What is expected: Please copy the material starting at its beginning and ending at the line containing "Subscription Terms and Conditions", changing "Privacy policy" to "Privacy notice" and leaving everything else as it is. Leave the pictures out of your answer.

Material for this exercise:

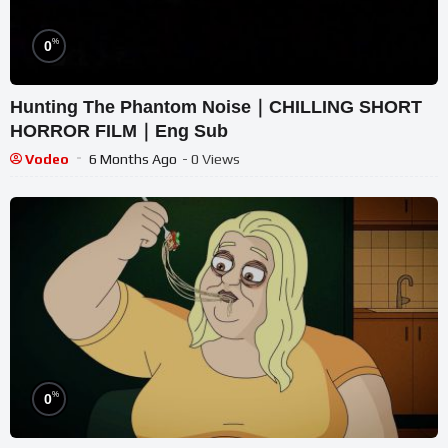
%
0
Hunting The Phantom Noise｜CHILLING SHORT
HORROR FILM｜Eng Sub
Vodeo
6 Months Ago
- 0 Views
%
0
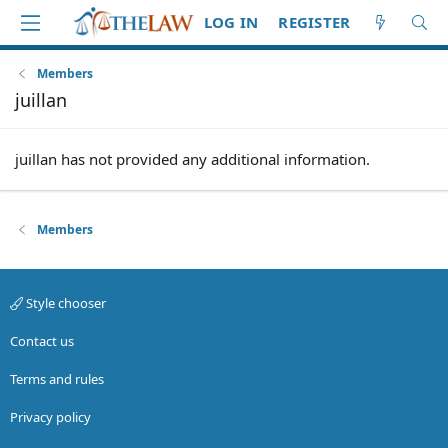
LOG IN
REGISTER
Members
juillan
juillan has not provided any additional information.
Members
Style chooser
Contact us
Terms and rules
Privacy policy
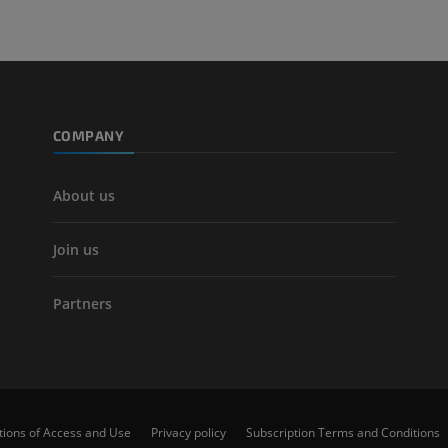
COMPANY
About us
Join us
Partners
tions of Access and Use
Privacy policy
Subscription Terms and Conditions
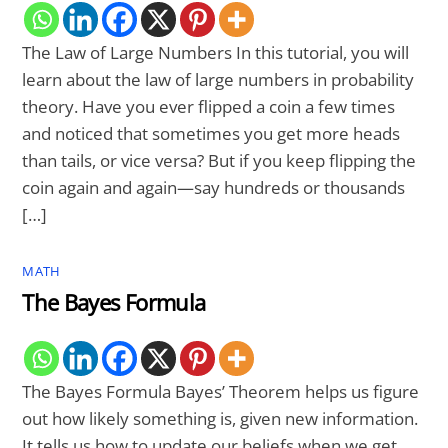
The Law of Large Numbers In this tutorial, you will
learn about the law of large numbers in probability
theory. Have you ever flipped a coin a few times
and noticed that sometimes you get more heads
than tails, or vice versa? But if you keep flipping the
coin again and again—say hundreds or thousands
[…]
MATH
The Bayes Formula
The Bayes Formula Bayes’ Theorem helps us figure
out how likely something is, given new information.
It tells us how to update our beliefs when we get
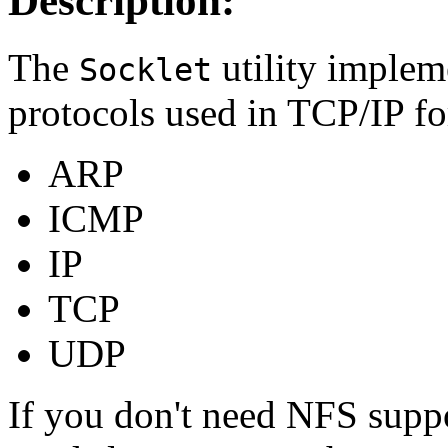
Description:
The
utility implem
Socklet
protocols used in TCP/IP f
ARP
ICMP
IP
TCP
UDP
If you don't need NFS supp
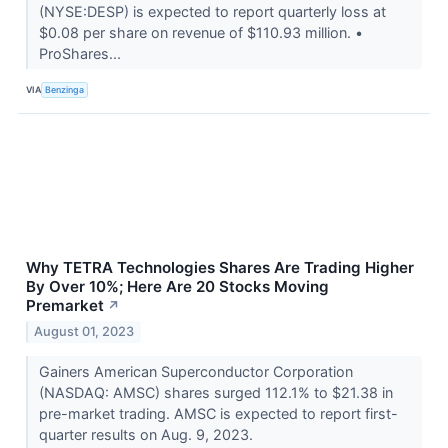
(NYSE:DESP) is expected to report quarterly loss at
$0.08 per share on revenue of $110.93 million. •
ProShares...
VIA
Benzinga
Why TETRA Technologies Shares Are Trading Higher
By Over 10%; Here Are 20 Stocks Moving
Premarket
↗
August 01, 2023
Gainers American Superconductor Corporation
(NASDAQ: AMSC) shares surged 112.1% to $21.38 in
pre-market trading. AMSC is expected to report first-
quarter results on Aug. 9, 2023.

Your response:
%
0
Hunting The Phantom Noise｜CHILLING SHORT
HORROR FILM｜Eng Sub
Vodeo
6 Months Ago
- 0 Views
%
0
LOG IN
REGISTER
Members
juillan
juillan has not provided any additional information.
Members
Style chooser
Contact us
Terms and rules
Privacy notice
COMPANY
About us
Join us
Partners
tions of Access and Use
Privacy notice
Subscription Terms and Conditions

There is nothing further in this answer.